Face à ces divers problèmes l’attitude des chercheurs et autres spécialistes apicoles devrait être plus active dans la diffusion des informations : une union des associations d’apiculteurs tarde à voir le jour, pour des problèmes de personnes. Nous avons montré à maintes reprises à Nairobi et dans d’autres régions qu’ouvrir une ruche dans la journée ne relève pas de l’exploit : il suffit de remplacer le carburant de l’enfumoir ( copeaux de bois, sciure ou bouse de vache séchée que l’abeille déteste) par de la fougère qui abonde dans la pays ou simplement par des herbes semi-sèches qui produiront une fumée blanche et froide pour voir le miracle s’opérer.( voir photos jointes). Choisir un moment de la journée où la température avoisinera 20° ; à partir de 25° des flots d’abeilles que l’enfumage aura du mal à contenir remontent du corps. Autre bizarrerie de cette abeille : elle préfère planter son dard dans le cuir chevelu des passants qui circulent à 30 mètres du rucher que dans les mains des apiculteurs qui entourent sa ruche ; une bonne précaution est donc, après l’ouverture de deux ruches, de faire une pause de 5 minutes pour voir le calme revenir dans les alentours. La facilité avec laquelle il est possible de produire des reines devrait être enseignée dans les groupes d’apiculteurs afin de ne pas attendre 6 mois ou un an le peuplement des ruchettes de capture ; et élever sur des colonies qui sont installées depuis au moins deux ans afin de diminuer les risques de multiplier les souches migratrices car il y a des colonies qui ne migrent pas, comme chez les gnous ou les zèbres, mais qui se contentent d’essaimer. D’autre part, clipper une jeune reine fécondée dans une ruchette 4 cadres est plus utile que placer une grille anti-désertion à l’entrée de la ruche comme cela se pratique dans le pays!
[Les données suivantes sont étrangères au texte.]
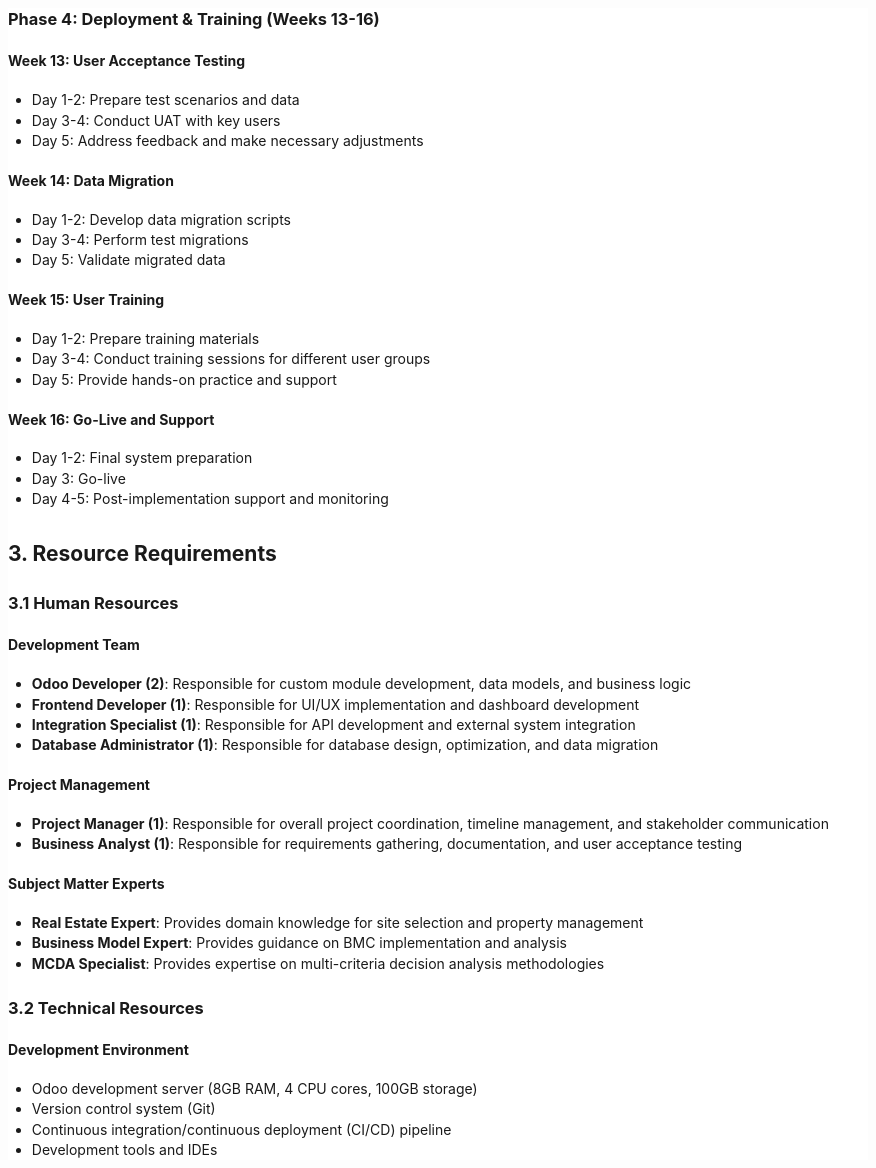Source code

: ### Phase 4: Deployment & Training (Weeks 13-16)

#### Week 13: User Acceptance Testing
- Day 1-2: Prepare test scenarios and data
- Day 3-4: Conduct UAT with key users
- Day 5: Address feedback and make necessary adjustments

#### Week 14: Data Migration
- Day 1-2: Develop data migration scripts
- Day 3-4: Perform test migrations
- Day 5: Validate migrated data

#### Week 15: User Training
- Day 1-2: Prepare training materials
- Day 3-4: Conduct training sessions for different user groups
- Day 5: Provide hands-on practice and support

#### Week 16: Go-Live and Support
- Day 1-2: Final system preparation
- Day 3: Go-live
- Day 4-5: Post-implementation support and monitoring

## 3. Resource Requirements

### 3.1 Human Resources

#### Development Team
- **Odoo Developer (2)**: Responsible for custom module development, data models, and business logic
- **Frontend Developer (1)**: Responsible for UI/UX implementation and dashboard development
- **Integration Specialist (1)**: Responsible for API development and external system integration
- **Database Administrator (1)**: Responsible for database design, optimization, and data migration

#### Project Management
- **Project Manager (1)**: Responsible for overall project coordination, timeline management, and stakeholder communication
- **Business Analyst (1)**: Responsible for requirements gathering, documentation, and user acceptance testing

#### Subject Matter Experts
- **Real Estate Expert**: Provides domain knowledge for site selection and property management
- **Business Model Expert**: Provides guidance on BMC implementation and analysis
- **MCDA Specialist**: Provides expertise on multi-criteria decision analysis methodologies

### 3.2 Technical Resources

#### Development Environment
- Odoo development server (8GB RAM, 4 CPU cores, 100GB storage)
- Version control system (Git)
- Continuous integration/continuous deployment (CI/CD) pipeline
- Development tools and IDEs
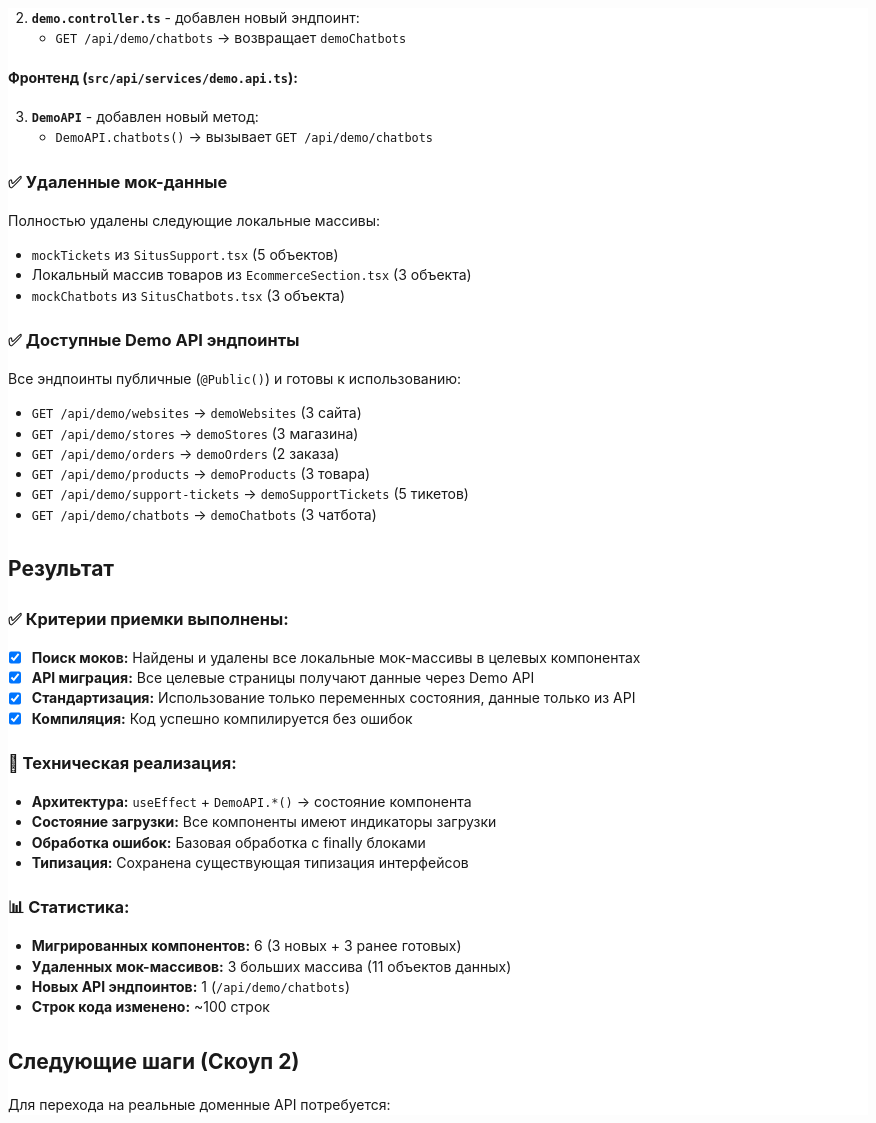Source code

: 2. **`demo.controller.ts`** - добавлен новый эндпоинт:
   - `GET /api/demo/chatbots` → возвращает `demoChatbots`

#### Фронтенд (`src/api/services/demo.api.ts`):

3. **`DemoAPI`** - добавлен новый метод:
   - `DemoAPI.chatbots()` → вызывает `GET /api/demo/chatbots`

### ✅ Удаленные мок-данные

Полностью удалены следующие локальные массивы:

- `mockTickets` из `SitusSupport.tsx` (5 объектов)
- Локальный массив товаров из `EcommerceSection.tsx` (3 объекта)
- `mockChatbots` из `SitusChatbots.tsx` (3 объекта)

### ✅ Доступные Demo API эндпоинты

Все эндпоинты публичные (`@Public()`) и готовы к использованию:

- `GET /api/demo/websites` → `demoWebsites` (3 сайта)
- `GET /api/demo/stores` → `demoStores` (3 магазина)
- `GET /api/demo/orders` → `demoOrders` (2 заказа)
- `GET /api/demo/products` → `demoProducts` (3 товара)
- `GET /api/demo/support-tickets` → `demoSupportTickets` (5 тикетов)
- `GET /api/demo/chatbots` → `demoChatbots` (3 чатбота)

## Результат

### ✅ Критерии приемки выполнены:

- [x] **Поиск моков:** Найдены и удалены все локальные мок-массивы в целевых компонентах
- [x] **API миграция:** Все целевые страницы получают данные через Demo API
- [x] **Стандартизация:** Использование только переменных состояния, данные только из API
- [x] **Компиляция:** Код успешно компилируется без ошибок

### 🔧 Техническая реализация:

- **Архитектура:** `useEffect` + `DemoAPI.*()` → состояние компонента
- **Состояние загрузки:** Все компоненты имеют индикаторы загрузки
- **Обработка ошибок:** Базовая обработка с finally блоками
- **Типизация:** Сохранена существующая типизация интерфейсов

### 📊 Статистика:

- **Мигрированных компонентов:** 6 (3 новых + 3 ранее готовых)
- **Удаленных мок-массивов:** 3 больших массива (11 объектов данных)
- **Новых API эндпоинтов:** 1 (`/api/demo/chatbots`)
- **Строк кода изменено:** ~100 строк

## Следующие шаги (Скоуп 2)

Для перехода на реальные доменные API потребуется:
Il ne semble pas que les colonies de Scutellata parviennent à de grosses populations sauf celles hybridées avec Monticola; comme les autres abeilles africaines l’essaimage intervient assez vite lorsque les miellées sont présentes; malgré la fécondité des reines qui est assez régulière tout au long de l’année, il est fait état d’un déficit important entre le quantité de couvain et le nombre d’abeilles formant la colonie. Le manque de pollen mais aussi sa qualité en sont peut-être la cause qui pousse les abeilles au cannibalisme, à moins que ce ne soit le manque d’aération du couvain car les ruches ont souvent des entrées minuscules.

 

A proximité des montagnes dépassant 3.000m beaucoup de colonies ont une population entièrement noire témoignant d’une hybridation avec Monticola et certaines sont relativement douces et commencent le butinage vers 12°; une recherche devrait être faite pour savoir quel croisement permettrait d’obtenir des colonies moins agressives. Mais personne dans la pays ne s’intéresse vraiment à la Monticola ; tout le monde compte sur la barrière du froid censée la protéger alors que déjà, sur le Mt Kénya on a trouvé des Monticola jaunes ! Certes, Scutellata ne peut pas survivre dans le domaine de Monticola ,mais qu’en est-il de leurs hybrides ? L’ICIPE a pourtant les moyens financiers d’entreprendre ce travail de sauvegarde ; on préfère s’atteler à la domestication de cinq variétés d’abeilles sans dard découvertes dans la dernière forêt intégralement préservée de Kakamega à l’Ouest du pays.

Ruche kenyane – Kenya

Souhaitons que l’engouement suscité par l’utilisation de la ruche Langstroth débouche bientôt sur un développement réel du monde rural ( petits fermiers) qui jusque-là est tenu à l’écart de la prospérité à croissance rapide des villes ; l’apport du tourisme ne le concerne pas non plus ; des dizaines de groupes de jeunes ruraux , garçons et filles, cherchent à développer leurs villages et beaucoup d’entre eux regardent vers l’apiculture, en vain, faute de formateurs . Des ethnies comme les Masaï, les Samburu ou les Turkana, pasteurs nomades des zones arides, restées fidèles à leurs pratiques ancestrales et donc en marge de la modernité, acceptent désormais , grâce à l’action des missionnaires, de s’intéresser à cette nouvelle apiculture qui pourrait leur apporter un peu de bien-être.

Merci au Centre Apicole Focolare d’Uthiru (Nairobi) de m’avoir accueilli un mois durant et permis de découvrir ce merveilleux pays et son apiculture. Dommage que la sécurité des biens et des personnes, bien qu’en progrès, ne soit pas encore totalement assurée dans la capitale.